Par ce geste, "la République islamique opère un recul prudent", estime Thierry Coville pour qui "les évènements actuels poussent Téhéran à la flexibilité sur le plan diplomatique pour obtenir un accord". "Il peut y avoir à la marge dans la diplomatie des otages des ajustements pour débloquer une partie des fonds sous séquestre. Mais ce n’est pas cela qui permettra la signature d’un accord. Un accord c'est d’abord un compromis intégrant un ensemble de contraintes et on n’en est pas encore là", tempère David Rigoulet-Roze. Et le chercheur de rappeler qu’avant même les manifestations, "la partie iranienne était dans une logique d’obstruction".

Gérer l'après "non-accord"

Ces troublantes concessions peuvent-elles tempérer la bascule qui s’est opérée à la mi-septembre ? Paris, Berlin et Londres qui espéraient encore arracher un accord après l’été ont perdu patience devant l’accélération du programme nucléaire iranien.

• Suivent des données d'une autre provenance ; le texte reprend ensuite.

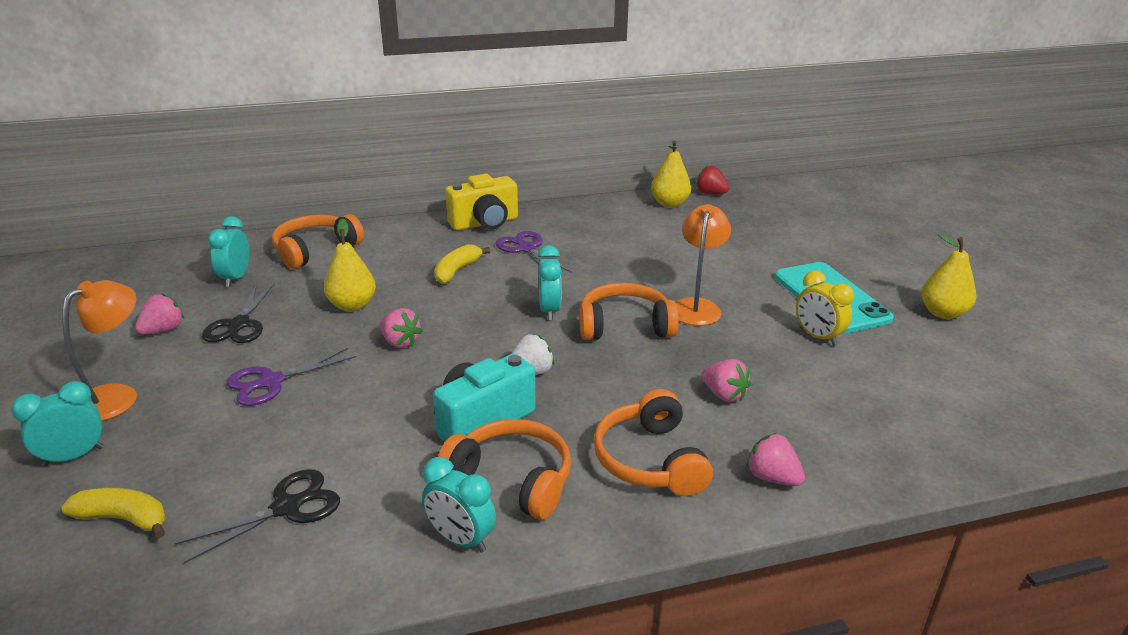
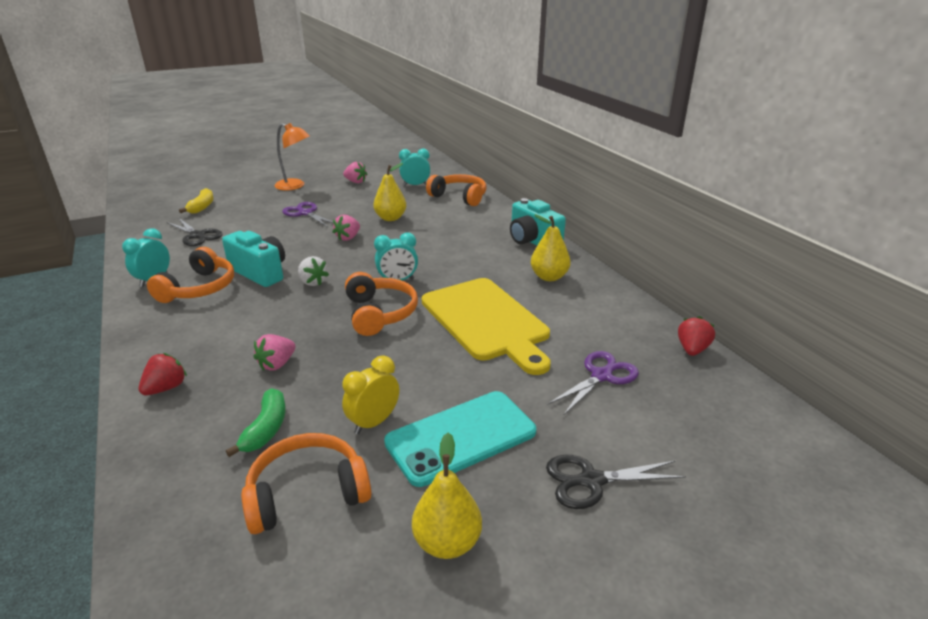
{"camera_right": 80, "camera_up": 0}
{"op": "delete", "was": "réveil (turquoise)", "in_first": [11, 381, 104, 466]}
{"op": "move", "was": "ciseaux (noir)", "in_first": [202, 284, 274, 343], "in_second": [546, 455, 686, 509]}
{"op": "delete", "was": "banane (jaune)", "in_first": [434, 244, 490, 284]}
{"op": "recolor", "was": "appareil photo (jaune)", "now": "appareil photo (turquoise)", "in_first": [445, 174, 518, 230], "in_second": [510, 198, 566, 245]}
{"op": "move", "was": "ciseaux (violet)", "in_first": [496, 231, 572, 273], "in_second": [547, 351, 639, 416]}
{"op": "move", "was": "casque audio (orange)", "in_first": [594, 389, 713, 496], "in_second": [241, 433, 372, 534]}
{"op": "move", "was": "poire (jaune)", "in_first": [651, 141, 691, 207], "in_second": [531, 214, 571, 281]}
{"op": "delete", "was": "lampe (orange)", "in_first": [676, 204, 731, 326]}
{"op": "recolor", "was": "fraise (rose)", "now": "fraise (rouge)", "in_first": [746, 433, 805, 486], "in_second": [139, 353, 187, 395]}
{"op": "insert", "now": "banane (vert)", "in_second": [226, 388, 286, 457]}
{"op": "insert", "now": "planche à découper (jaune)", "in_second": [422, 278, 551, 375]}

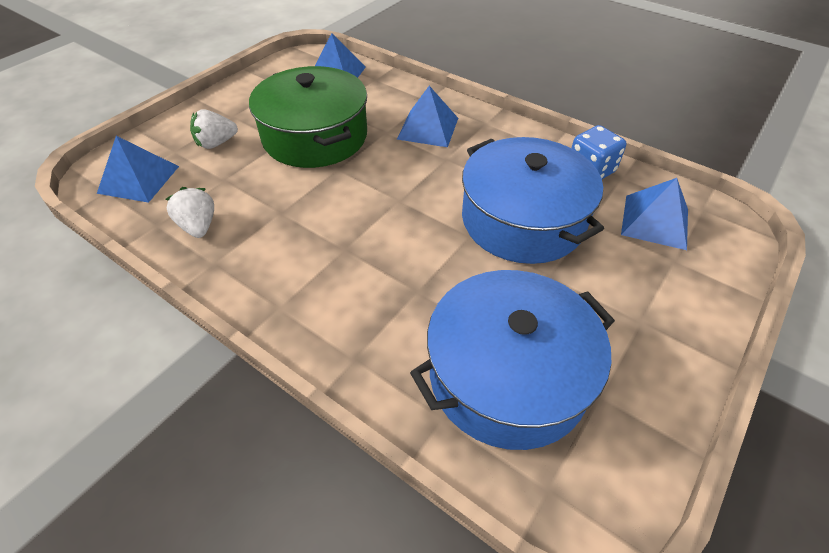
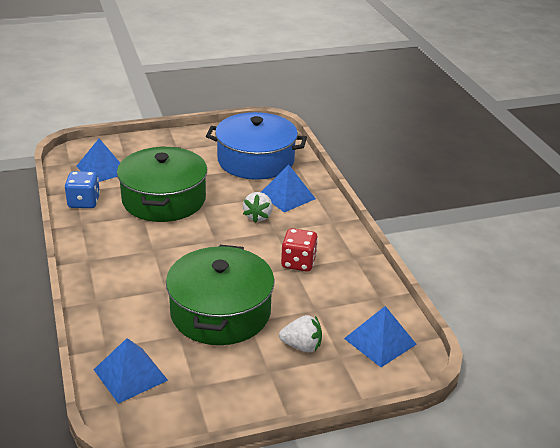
{"camera_right": -145, "camera_up": -15}
{"op": "move", "was": "fraise (blanc)", "in_first": [166, 187, 214, 238], "in_second": [243, 192, 273, 223]}
{"op": "move", "was": "pyramide (bleu)", "in_first": [397, 86, 458, 147], "in_second": [261, 165, 316, 212]}
{"op": "recolor", "was": "marmite (bleu)", "now": "marmite (vert)", "in_first": [462, 137, 604, 264], "in_second": [117, 146, 207, 222]}
{"op": "insert", "now": "dé (rouge)", "in_second": [281, 228, 318, 271]}

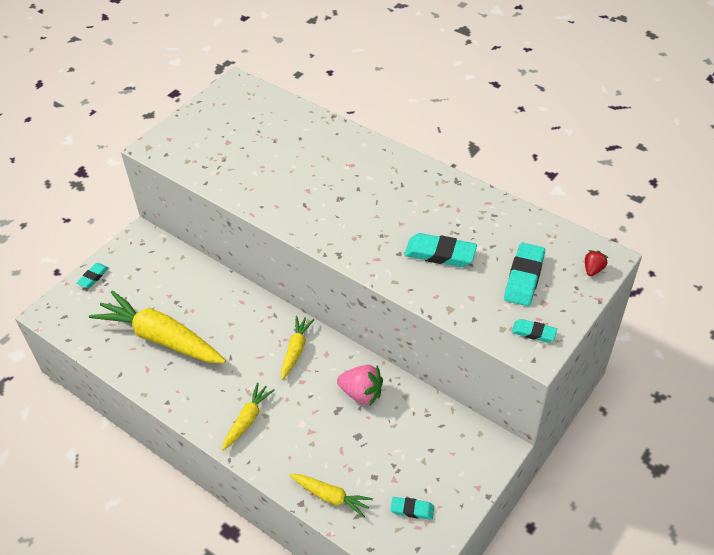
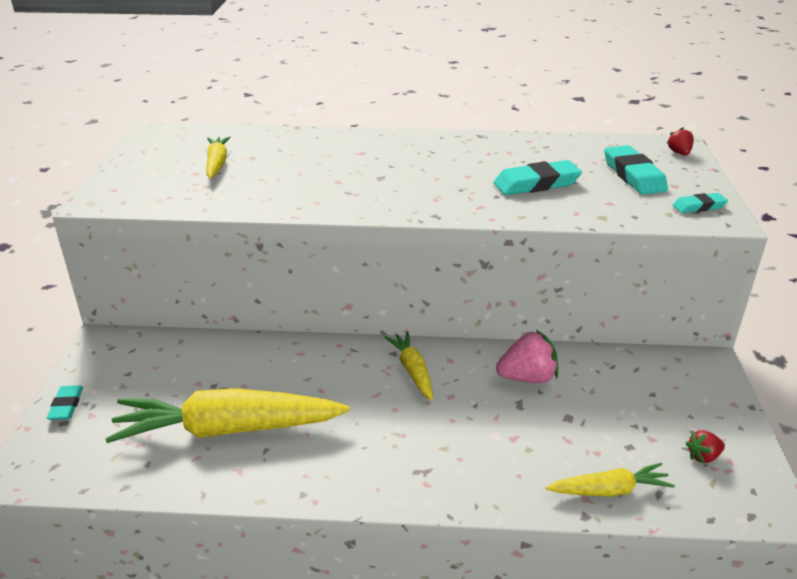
{"camera_right": -35, "camera_up": -15}
{"op": "move", "was": "carotte (jaune)", "in_first": [222, 382, 275, 451], "in_second": [206, 136, 231, 179]}
{"op": "replace", "was": "gomme (turquoise)", "now": "fraise (rouge)", "in_first": [390, 497, 434, 520], "in_second": [686, 430, 725, 464]}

Selon le dernier rapport trimestriel de l'Agence internationale de l'énergie atomique (AIEA), la République islamique a encore augmenté son stock d'uranium enrichi jusqu'à 60 %, proche de la qualité militaire, et il en a désormais plus qu'il n'en faut pour se lancer dans la fabrication d'une bombe atomique s'il l'enrichissait un peu plus. Une inquiétude de plus alors que "l’Iran ne veut pas donner de réponse à l’AIEA concernant la présence d’uranium anthropique relevé sur trois sites sensibles non déclarés renvoyant à la possible dimension militaire du programme nucléaire iranien : Marivan, Varamin et Turquzabad", explique David Rigoulet-Roze, estimant un accord impossible dans les conditions actuelles. Dans un rapport paru en mai, le gendarme onusien du nucléaire avait pointé l’absence de "réponses satisfaisantes" de l’Iran sur la question de ces trois sites non déclarés.

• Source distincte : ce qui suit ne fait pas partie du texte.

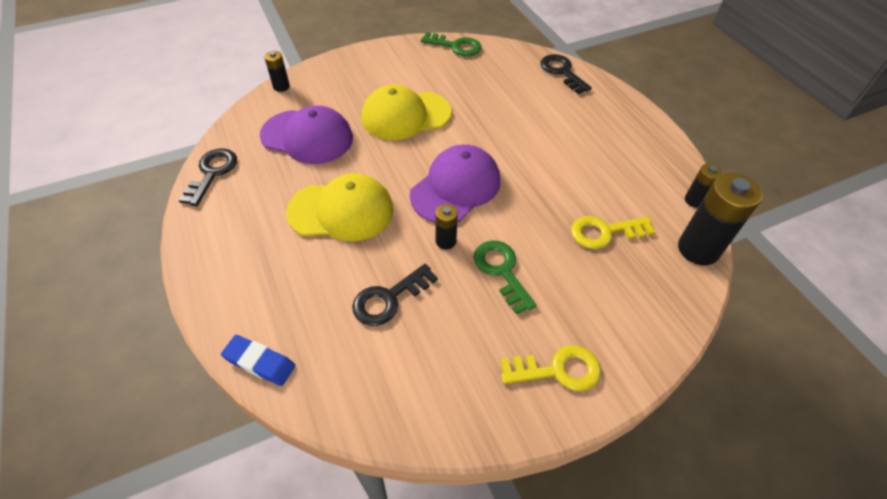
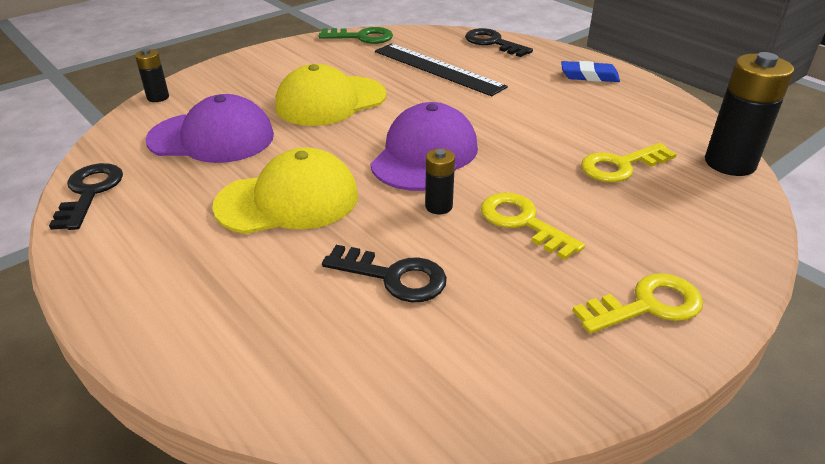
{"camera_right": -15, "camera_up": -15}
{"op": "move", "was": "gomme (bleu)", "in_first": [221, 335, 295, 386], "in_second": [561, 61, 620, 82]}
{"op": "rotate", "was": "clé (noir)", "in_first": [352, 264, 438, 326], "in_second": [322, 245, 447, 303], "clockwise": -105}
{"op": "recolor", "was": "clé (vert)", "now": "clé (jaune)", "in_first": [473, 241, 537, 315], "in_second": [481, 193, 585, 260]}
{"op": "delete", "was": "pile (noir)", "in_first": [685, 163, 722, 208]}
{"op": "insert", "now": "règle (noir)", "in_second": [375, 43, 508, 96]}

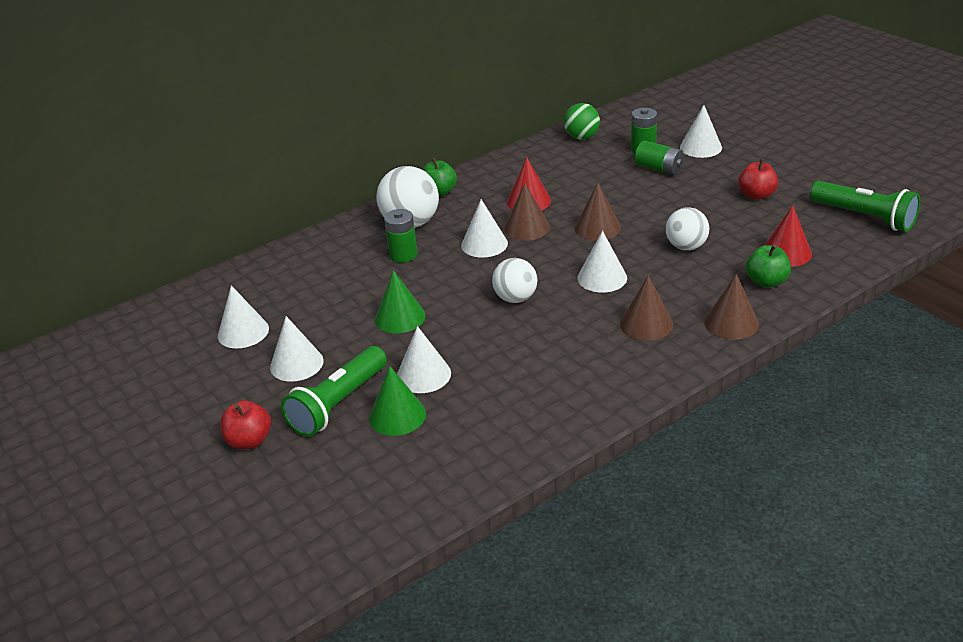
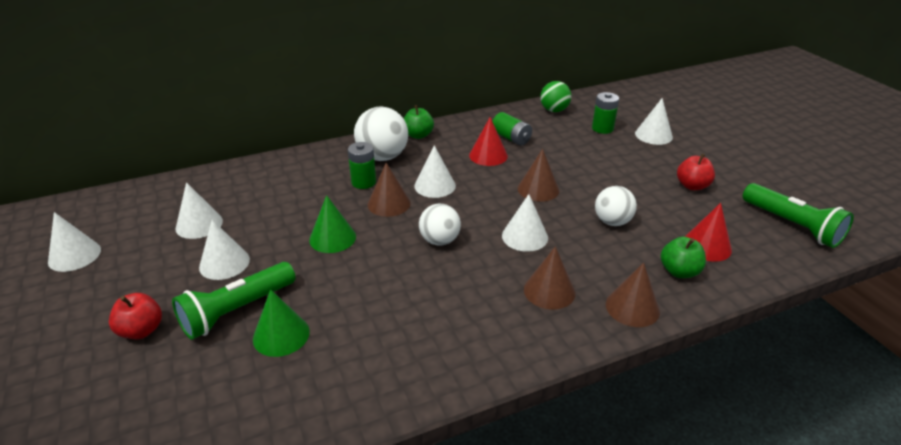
{"camera_right": 10, "camera_up": 0}
{"op": "move", "was": "cône (blanc)", "in_first": [397, 326, 451, 393], "in_second": [48, 212, 101, 272]}
{"op": "move", "was": "cône (marron)", "in_first": [504, 183, 550, 240], "in_second": [368, 163, 411, 217]}
{"op": "move", "was": "pile (vert)", "in_first": [635, 140, 684, 175], "in_second": [492, 112, 532, 146]}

Reste un autre point de tension : les négociateurs iraniens exigent que Joe Biden garantisse le respect d’un futur accord, même en cas de changement de président aux États-Unis en 2025. Or pour le chef d’État américain, cela est tout simplement impossible, "car le fonctionnement des institutions américaines ne le permet pas", relève David Rigoulet-Roze. "Juridiquement Joe Biden ne peut pas s’engager en cas de changement de majorité pour une raison simple, c’est que le JCPOA [accord sur le nucléaire iranien] n’est pas un traité international, mais un accord. Les traités internationaux signés par les États-Unis doivent être entérinés par le Congrès américain. Or il n’y aura jamais une majorité suffisante pour valider un éventuel traité iranien".

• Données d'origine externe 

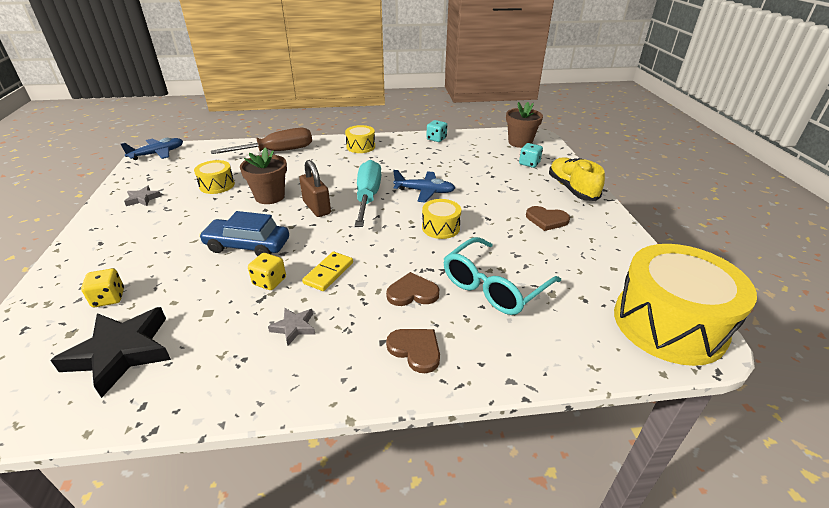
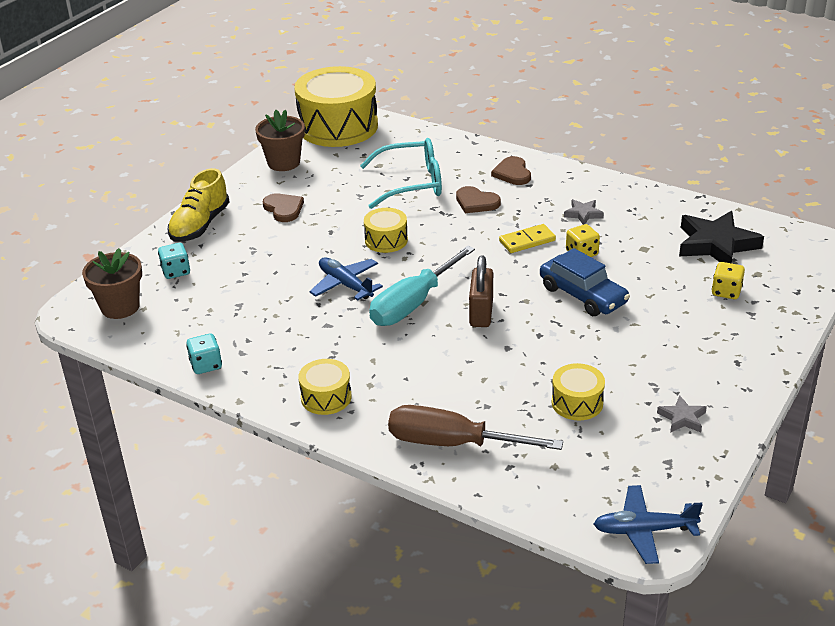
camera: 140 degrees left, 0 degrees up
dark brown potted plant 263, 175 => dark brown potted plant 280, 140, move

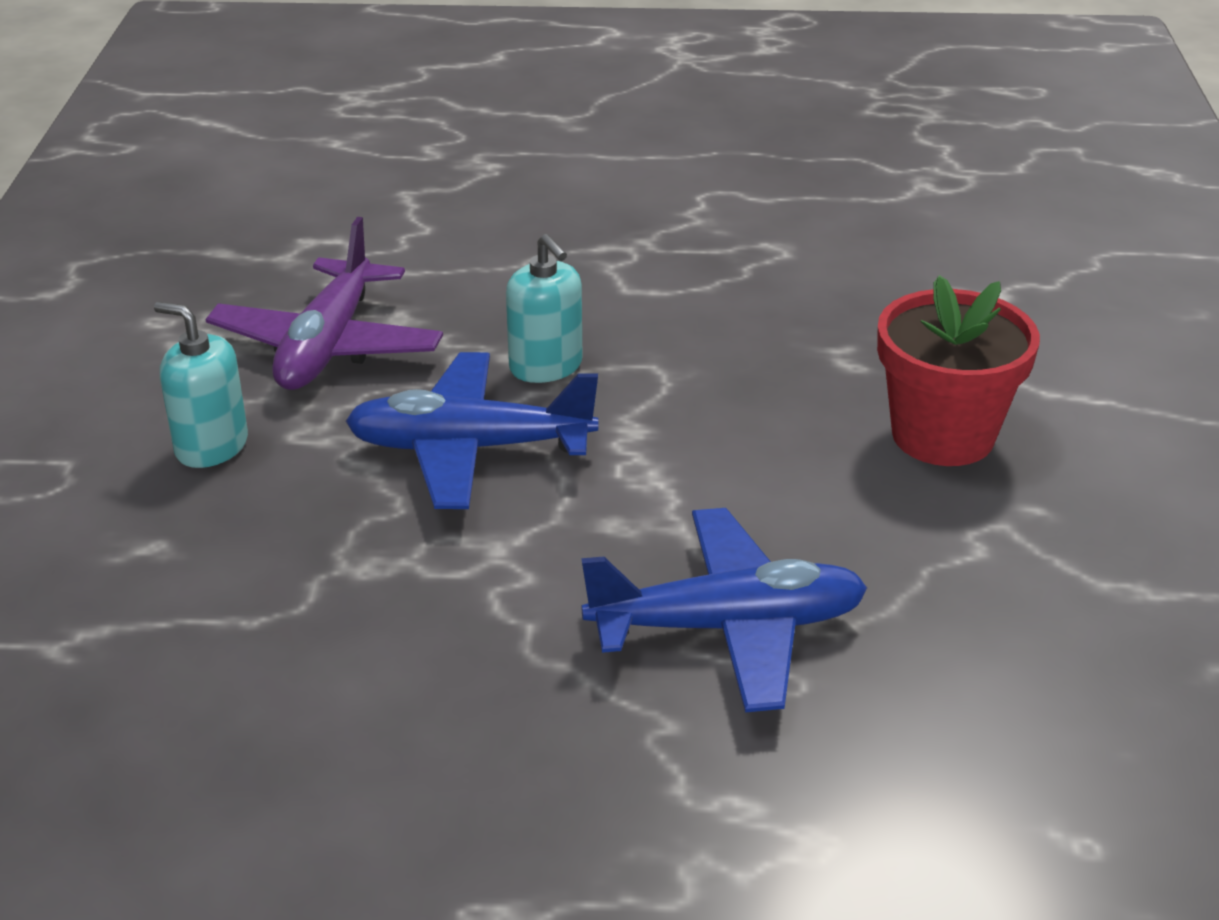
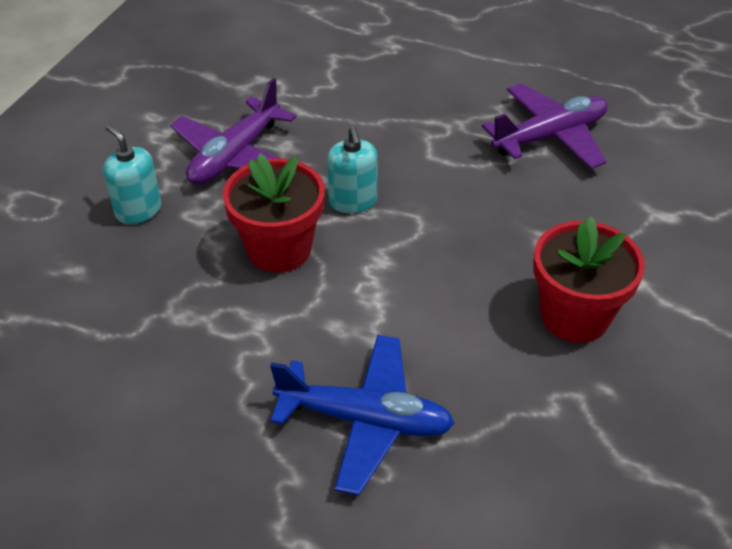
camera: 20 degrees right, 10 degrees up
cobalt toy plane 471, 430 => red potted plant 274, 213
nothing => violet toy plane 545, 126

Aussi, pour ce spécialiste de l’Iran, après un an et demi d’intenses échanges diplomatiques, le sauvetage de l’accord de 2015 sur le nucléaire iranien n’est plus d’actualité. "C’est la gestion de l’après 'non-accord' qui est aujourd’hui envisagé en creux par les Occidentaux en général et les Américains en particulier", estime-t-il. Et ce, face à un Iran "qui est devenu un pays du seuil [nucléaire] ... sachant qu’ils ont désormais suffisamment d'uranium enrichi à haut niveau, associé à un savoir-faire sur lequel on ne reviendra pas, pour fabriquer une bombe nucléaire si une décision politique était prise pour le faire. Ce qui ne semble pas être encore le cas pour l’instant".